BMJ 2011; 343 doi: (Published 15 September 2011) Cite this as: BMJ 2011;343:d5497
  1. Mette Christoffersen, PhD student1,
  2. Ruth Frikke-Schmidt, consultant1,
  3. Peter Schnohr, consultant2,
  4. Gorm B Jensen, professor23,
  5. Børge G Nordestgaard, professor24,
  6. Anne Tybjærg-Hansen, professor12
  1. 1Department of Clinical Biochemistry, Rigshospitalet, DK-2100 Copenhagen, Denmark
  2. 2Copenhagen City Heart Study, Bispebjerg Hospital, DK-2400 Copenhagen
  3. 3Department of Cardiology, Hvidovre Hospital, DK-2650 Hvidovre, Denmark
  4. 4Department of Clinical Biochemistry, Herlev Hospital, DK-2730 Herlev, Denmark
  1. Correspondence to: A Tybjærg-Hansen, Department of Clinical Biochemistry KB 3011, Section for Molecular Genetics KB 4111, Rigshospitalet, Copenhagen University Hospital, Blegdamsvej 9, DK-2100 Copenhagen Ø, Denmark at-h{at}
  • Accepted 14 July 2011


Objective To test the hypothesis that xanthelasmata and arcus corneae, individually and combined, predict risk of ischaemic vascular disease and death in the general population.

Design Prospective population based cohort study.

Setting The Copenhagen City Heart Study.

Participants 12 745 people aged 20-93 years free of ischaemic vascular disease at baseline and followed from 1976-8 until May 2009 with 100% complete follow-up.

Main outcome measures Hazard ratios for myocardial infarction, ischaemic heart disease, ischaemic stroke, ischaemic cerebrovascular disease, and death; odds ratios for severe atherosclerosis.

Results 563 (4.4%) of participants had xanthelasmata and 3159 (24.8%) had arcus corneae at baseline. During 33 years’ follow-up (mean 22 years), 1872 developed myocardial infarction, 3699 developed ischaemic heart disease, 1498 developed ischaemic stroke, 1815 developed ischaemic cerebrovascular disease, and 8507 died. Multifactorially adjusted hazard/odds ratios for people with versus those without xanthelasmata were 1.48 (95% confidence interval 1.23 to 1.79) for myocardial infarction, 1.39 (1.20 to 1.60) for ischaemic heart disease, 0.94 (0.73 to 1.21) for ischaemic stroke, 0.91 (0.72 to 1.15) for ischaemic cerebrovascular disease, 1.69 (1.03 to 2.79) for severe atherosclerosis, and 1.14 (1.04 to 1.26) for death. The corresponding hazard/odds ratios for people with versus those without arcus corneae were non-significant. In people with versus those without both xanthelasmata and arcus corneae, hazard/odds ratios were 1.47 (1.09 to 1.99) for myocardial infarction, 1.56 (1.25 to 1.94) for ischaemic heart disease, 0.87 (0.57 to 1.31) for ischaemic stroke, 0.86 (0.58 to 1.26) for ischaemic cerebrovascular disease, 2.75 (0.75 to 10.1) for severe atherosclerosis, and 1.09 (0.93 to 1.28) for death. In all age groups in both women and men, absolute 10 year risk of myocardial infarction, ischaemic heart disease, and death increased in the presence of xanthelasmata. The highest absolute 10 year risks of ischaemic heart disease of 53% and 41% were found in men aged 70-79 years with and without xanthelasmata. Corresponding values in women were 35% and 27%.

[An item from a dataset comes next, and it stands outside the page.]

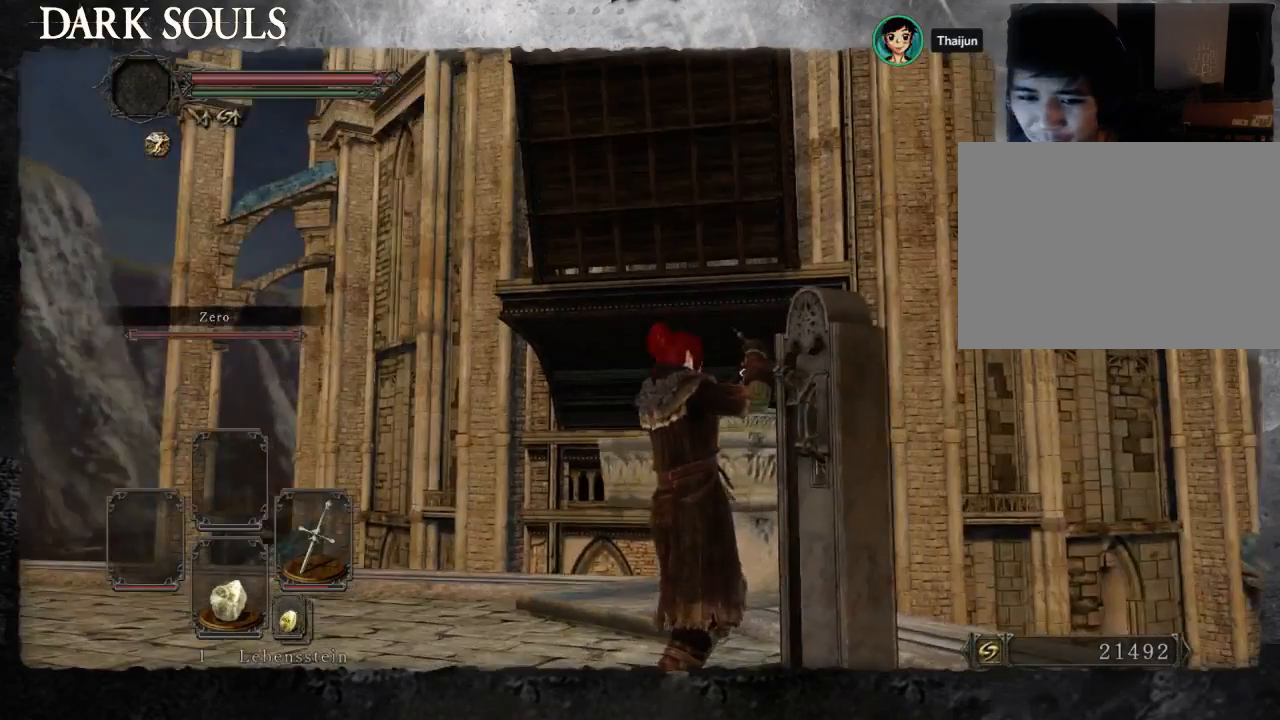
{"dt_ms": 500, "buttons": [], "left_stick": "center", "right_stick": "center", "events": []}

Conclusion Xanthelasmata predict risk of myocardial infarction, ischaemic heart disease, severe atherosclerosis, and death in the general population, independently of well known cardiovascular risk factors, including plasma cholesterol and triglyceride concentrations. In contrast, arcus corneae is not an important independent predictor of risk.

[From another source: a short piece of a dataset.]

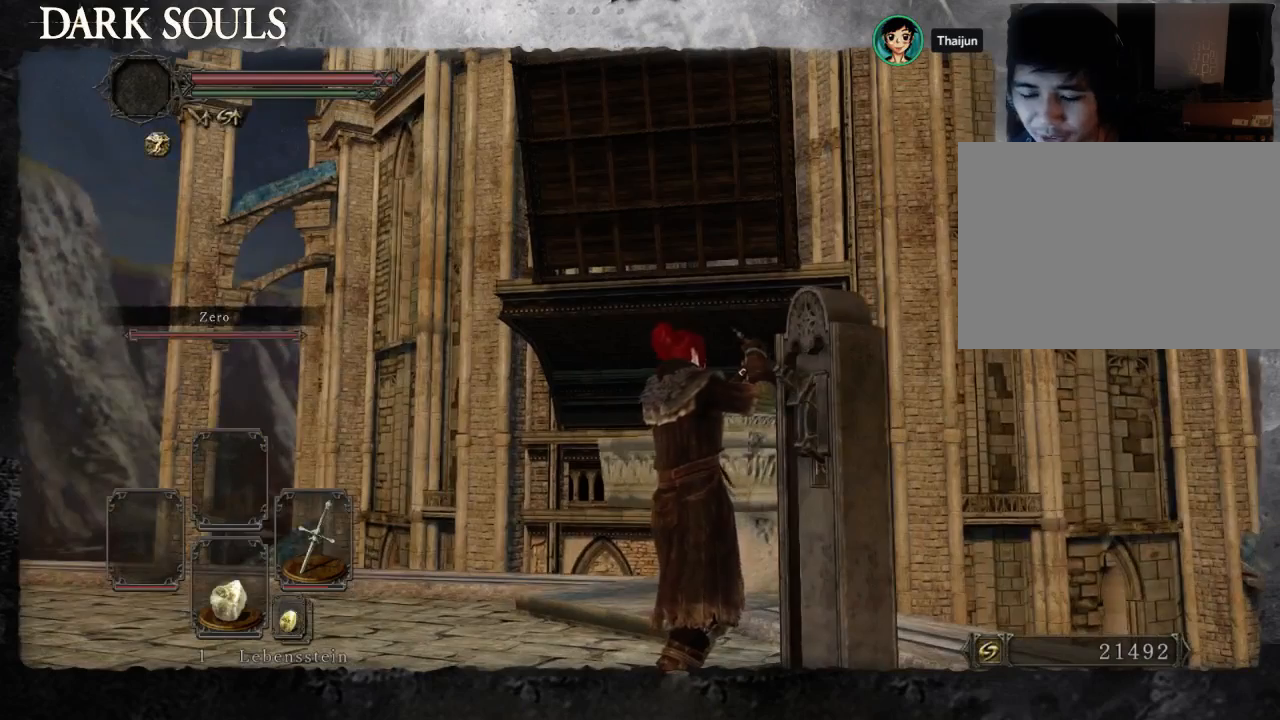
{"dt_ms": 500, "buttons": [], "left_stick": "center", "right_stick": "center", "events": []}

  • We thank the staff and participants from the Copenhagen City Heart Study for their important contributions to our study.

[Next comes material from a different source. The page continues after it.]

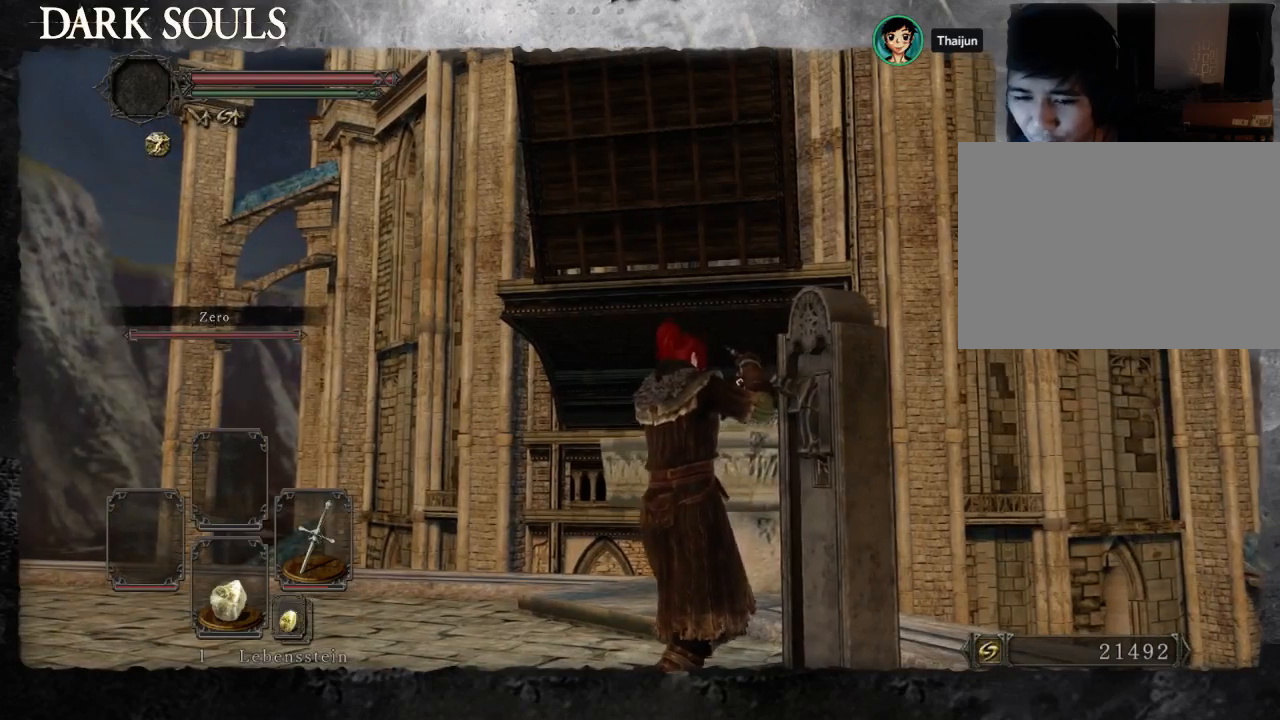
{"dt_ms": 500, "buttons": [], "left_stick": "center", "right_stick": "center", "events": []}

  • Contributors: All authors contributed to the study design and had full access to all the data in the study. MC, RF-S, BGN, and AT-H analysed and interpreted the data. PS and GBJ contributed to the collection of data, through initiation of the Copenhagen City Heart Study. MC and AT-H drafted the report (with significant contributions from all other authors). All authors have seen and approved the final version of the report. MC and AT-H are the guarantors.

  • Funding: This study was funded by the Research Fund at Rigshospitalet, the Lundbeck Foundation, the Danish Medical Research Council, and the Danish Heart Foundation. The sponsors had no role in the design of the study; in the collection, analysis, and interpretation of data; in the writing of the report; or in the decision to submit the article for publication. The views expressed in this paper are those of the authors and not those of any funding body or others whose support is acknowledged.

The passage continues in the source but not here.